Friend #2 then says, “I mean I would, it would just be weird.”
I respond with a calm “Okay,” leaving that as the final word of the evening. All thoughts regarding romance with a girl were stuffed deep into my closet, hidden underneath my piles of crocks, nail polishes, and headbands. Never to be touched again. That is until I decided to do some spring cleaning, about eight years later. That was when a whole shit-ton of dust, dirt, and emotions came out, guns-a-blazing.
Though things were no longer so easy to suppress, I still managed to do my best. Planning class in grade ten specifically, was a bit awkward, to say the least. My teacher would hand out quiz after quiz, one self-evaluation after another, about sexuality, gender, and mental health. For example, on a scale of one to five, how confident are you in your sexuality? Lying my way through each checkbox, I knew something seemed a little fishy. How come I hesitated every time I selected the “hetero” box? Well, turns out I had the answer all along. Needless to say, I wasn’t obsessed with Ellen DeGeneres purely for her great fashion style.

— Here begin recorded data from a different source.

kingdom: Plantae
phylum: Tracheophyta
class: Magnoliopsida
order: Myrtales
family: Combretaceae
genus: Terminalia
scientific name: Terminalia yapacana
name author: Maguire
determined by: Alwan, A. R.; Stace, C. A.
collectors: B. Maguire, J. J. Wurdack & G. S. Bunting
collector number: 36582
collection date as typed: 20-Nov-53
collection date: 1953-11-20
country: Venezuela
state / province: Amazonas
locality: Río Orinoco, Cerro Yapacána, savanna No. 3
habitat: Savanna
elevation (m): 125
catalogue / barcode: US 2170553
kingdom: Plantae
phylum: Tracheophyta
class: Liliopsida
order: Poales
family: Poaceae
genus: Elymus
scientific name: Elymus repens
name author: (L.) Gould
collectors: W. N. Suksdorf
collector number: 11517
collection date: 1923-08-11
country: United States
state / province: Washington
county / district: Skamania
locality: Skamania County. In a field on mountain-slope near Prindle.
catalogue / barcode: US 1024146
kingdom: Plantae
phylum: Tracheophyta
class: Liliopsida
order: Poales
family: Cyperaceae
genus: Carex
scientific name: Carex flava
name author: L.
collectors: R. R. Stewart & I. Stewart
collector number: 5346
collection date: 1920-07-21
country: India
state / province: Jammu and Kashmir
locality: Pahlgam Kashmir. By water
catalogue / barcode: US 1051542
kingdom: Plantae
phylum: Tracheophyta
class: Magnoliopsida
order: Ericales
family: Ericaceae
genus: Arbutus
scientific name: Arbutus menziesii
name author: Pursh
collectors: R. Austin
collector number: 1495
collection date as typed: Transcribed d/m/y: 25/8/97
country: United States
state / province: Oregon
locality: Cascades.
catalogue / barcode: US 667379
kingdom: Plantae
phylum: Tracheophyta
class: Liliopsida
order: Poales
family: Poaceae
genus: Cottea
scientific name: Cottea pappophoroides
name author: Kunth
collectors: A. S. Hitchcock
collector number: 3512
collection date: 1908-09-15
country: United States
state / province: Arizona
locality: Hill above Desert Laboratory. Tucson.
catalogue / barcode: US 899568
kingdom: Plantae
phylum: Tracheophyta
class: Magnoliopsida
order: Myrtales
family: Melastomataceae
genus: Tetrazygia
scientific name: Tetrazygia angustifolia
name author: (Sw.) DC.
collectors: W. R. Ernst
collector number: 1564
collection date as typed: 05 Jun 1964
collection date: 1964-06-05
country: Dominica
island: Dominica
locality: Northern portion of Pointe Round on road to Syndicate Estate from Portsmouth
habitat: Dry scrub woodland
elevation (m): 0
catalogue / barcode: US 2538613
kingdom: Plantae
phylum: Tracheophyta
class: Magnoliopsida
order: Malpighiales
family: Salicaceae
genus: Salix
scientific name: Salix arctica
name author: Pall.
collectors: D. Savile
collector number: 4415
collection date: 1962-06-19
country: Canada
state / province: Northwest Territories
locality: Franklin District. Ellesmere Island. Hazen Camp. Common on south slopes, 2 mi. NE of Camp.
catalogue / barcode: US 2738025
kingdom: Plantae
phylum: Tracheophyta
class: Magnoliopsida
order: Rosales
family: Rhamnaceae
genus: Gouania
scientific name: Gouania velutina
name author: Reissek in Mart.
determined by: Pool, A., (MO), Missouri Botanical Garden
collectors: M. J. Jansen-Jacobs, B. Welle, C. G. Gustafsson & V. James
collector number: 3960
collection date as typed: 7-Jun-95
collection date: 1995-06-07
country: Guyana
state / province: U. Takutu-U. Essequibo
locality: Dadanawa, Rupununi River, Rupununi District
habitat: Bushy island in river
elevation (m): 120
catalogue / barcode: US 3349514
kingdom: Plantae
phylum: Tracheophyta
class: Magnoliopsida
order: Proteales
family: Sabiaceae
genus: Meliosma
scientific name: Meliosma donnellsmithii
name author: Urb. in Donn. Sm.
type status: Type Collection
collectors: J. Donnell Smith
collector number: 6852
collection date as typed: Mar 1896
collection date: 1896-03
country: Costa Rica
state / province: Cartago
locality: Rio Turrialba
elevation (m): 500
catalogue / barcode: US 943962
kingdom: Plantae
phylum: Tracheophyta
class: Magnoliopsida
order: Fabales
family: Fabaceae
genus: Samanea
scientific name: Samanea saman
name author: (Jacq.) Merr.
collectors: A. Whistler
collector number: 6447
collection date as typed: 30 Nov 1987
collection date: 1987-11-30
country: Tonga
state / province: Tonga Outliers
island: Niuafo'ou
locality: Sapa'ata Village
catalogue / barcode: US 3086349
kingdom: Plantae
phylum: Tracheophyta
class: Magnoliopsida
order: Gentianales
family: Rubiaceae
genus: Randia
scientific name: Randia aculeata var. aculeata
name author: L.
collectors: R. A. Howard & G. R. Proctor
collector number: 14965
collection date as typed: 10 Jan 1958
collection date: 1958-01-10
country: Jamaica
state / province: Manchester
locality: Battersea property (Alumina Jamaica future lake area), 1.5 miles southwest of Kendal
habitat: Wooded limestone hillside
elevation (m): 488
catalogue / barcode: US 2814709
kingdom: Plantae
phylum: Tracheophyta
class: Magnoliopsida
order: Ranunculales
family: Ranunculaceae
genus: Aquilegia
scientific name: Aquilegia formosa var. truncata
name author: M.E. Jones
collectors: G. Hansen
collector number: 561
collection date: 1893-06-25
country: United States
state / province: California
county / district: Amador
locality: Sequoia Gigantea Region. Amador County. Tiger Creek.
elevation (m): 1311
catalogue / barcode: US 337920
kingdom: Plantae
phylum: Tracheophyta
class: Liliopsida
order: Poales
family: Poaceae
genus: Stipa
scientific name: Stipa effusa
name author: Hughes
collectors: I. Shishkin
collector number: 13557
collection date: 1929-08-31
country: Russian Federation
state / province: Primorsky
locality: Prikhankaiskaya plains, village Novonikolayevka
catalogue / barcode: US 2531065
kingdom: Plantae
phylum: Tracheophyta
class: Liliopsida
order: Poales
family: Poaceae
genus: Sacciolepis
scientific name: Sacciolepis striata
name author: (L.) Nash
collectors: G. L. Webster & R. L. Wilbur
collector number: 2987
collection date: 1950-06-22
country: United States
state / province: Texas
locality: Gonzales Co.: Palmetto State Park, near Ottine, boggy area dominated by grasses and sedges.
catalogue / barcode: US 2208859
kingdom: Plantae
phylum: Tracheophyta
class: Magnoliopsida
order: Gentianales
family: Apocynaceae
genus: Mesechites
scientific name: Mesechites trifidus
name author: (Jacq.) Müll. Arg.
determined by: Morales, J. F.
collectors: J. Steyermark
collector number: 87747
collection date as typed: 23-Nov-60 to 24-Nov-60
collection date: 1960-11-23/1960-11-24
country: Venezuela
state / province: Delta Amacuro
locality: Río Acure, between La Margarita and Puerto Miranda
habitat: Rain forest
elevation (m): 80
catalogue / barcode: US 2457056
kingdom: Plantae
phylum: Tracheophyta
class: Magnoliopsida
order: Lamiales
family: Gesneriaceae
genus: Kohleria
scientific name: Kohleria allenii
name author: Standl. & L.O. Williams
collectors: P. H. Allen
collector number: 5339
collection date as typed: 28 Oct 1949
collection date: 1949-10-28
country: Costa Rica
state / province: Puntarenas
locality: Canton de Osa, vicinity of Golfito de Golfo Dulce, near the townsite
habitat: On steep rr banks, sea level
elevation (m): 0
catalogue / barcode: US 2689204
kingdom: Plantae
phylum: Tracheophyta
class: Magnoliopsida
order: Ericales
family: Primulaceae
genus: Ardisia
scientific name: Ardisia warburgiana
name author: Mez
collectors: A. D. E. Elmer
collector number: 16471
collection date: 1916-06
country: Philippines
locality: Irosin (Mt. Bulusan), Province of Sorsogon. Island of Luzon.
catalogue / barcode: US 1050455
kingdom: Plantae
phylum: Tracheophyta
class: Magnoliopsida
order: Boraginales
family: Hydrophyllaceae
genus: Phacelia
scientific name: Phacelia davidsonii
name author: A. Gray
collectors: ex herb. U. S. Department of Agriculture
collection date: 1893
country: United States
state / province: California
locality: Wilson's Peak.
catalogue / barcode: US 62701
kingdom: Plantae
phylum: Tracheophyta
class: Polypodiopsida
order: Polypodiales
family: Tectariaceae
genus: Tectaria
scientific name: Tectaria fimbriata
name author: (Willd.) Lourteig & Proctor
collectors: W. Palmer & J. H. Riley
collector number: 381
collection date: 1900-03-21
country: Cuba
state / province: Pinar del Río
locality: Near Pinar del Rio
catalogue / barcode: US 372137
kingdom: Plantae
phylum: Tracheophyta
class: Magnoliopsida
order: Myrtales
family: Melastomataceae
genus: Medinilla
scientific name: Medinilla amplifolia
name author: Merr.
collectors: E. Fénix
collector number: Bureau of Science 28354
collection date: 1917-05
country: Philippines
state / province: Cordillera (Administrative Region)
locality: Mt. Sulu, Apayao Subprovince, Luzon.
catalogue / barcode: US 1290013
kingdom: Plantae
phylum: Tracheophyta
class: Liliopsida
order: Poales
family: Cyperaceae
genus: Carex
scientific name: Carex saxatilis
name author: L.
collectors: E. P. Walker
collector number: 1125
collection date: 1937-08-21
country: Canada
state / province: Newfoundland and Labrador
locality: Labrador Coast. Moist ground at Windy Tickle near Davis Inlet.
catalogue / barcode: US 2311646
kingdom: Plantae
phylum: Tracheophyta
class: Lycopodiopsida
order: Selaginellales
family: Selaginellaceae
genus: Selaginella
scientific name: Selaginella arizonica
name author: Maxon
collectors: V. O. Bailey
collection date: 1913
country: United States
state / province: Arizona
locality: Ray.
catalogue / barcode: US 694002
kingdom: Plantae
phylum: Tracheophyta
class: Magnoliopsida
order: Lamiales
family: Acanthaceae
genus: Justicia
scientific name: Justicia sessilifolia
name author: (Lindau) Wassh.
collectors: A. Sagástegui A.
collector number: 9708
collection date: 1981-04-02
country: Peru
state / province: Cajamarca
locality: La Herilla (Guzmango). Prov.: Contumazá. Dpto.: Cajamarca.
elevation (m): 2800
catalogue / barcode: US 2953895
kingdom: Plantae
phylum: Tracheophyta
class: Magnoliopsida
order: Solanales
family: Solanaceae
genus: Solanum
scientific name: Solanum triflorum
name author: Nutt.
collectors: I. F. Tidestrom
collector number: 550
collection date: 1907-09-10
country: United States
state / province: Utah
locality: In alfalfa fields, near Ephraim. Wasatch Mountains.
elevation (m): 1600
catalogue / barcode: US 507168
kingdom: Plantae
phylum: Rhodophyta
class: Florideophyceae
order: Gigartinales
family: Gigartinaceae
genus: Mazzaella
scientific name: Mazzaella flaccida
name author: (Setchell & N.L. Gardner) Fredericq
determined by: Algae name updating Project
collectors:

Grade eleven rolled around, and suddenly it became real. It became real to the point that keeping it to myself was growing quite impossible. Those sixteen-year-old boys I tried dating were never really my type, and I felt truly broken. I would wonder how come I couldn’t fall for the guys who had rusting grey trucks, or pants sagging down to their knees. Admittedly, I later found out that I was indeed still attracted to men, I just happened to have standards. Anyhow, one of my best friends eventually came out, which was the moment where it all changed for me. I was no longer alone. My friend allowed me an outlet to find out who I truly was, and I found the support I so badly searched for.
From here on out, my coming out process all happened relatively fast. I went from questioning my sexuality, to completely and fully admitting to myself that I am attracted to the same gender. I came out to my mom in the Hart Mall parking lot across from the old Scotiabank, and I came out to my dad on Christmas Eve. In hindsight, I could have timed those situations to work slightly better in my favour, but it happened, and bottom line, I got it over with. I have decided that there isn’t necessarily a right or wrong way to come out. I am blessed to be raised in a household that accepted me for who I am, and I am so thankful for that every day. Some of my family was supportive right off the bat, though it took the others some time to let it sink in. I knew it was important to have patience with this sort of thing. If it took me sixteen years to understand my sexuality, it was going to take some time for the people around me to understand it as well. The hope is that they will all come around one day, though that is not always the case. I know many people, to this day, are not nearly as lucky as I was. The world is changing for the better, I only wish it was moving a bit faster. Everyone deserves to feel accepted by their loved ones, and live their lives as who they are, not as someone else’s idea of them.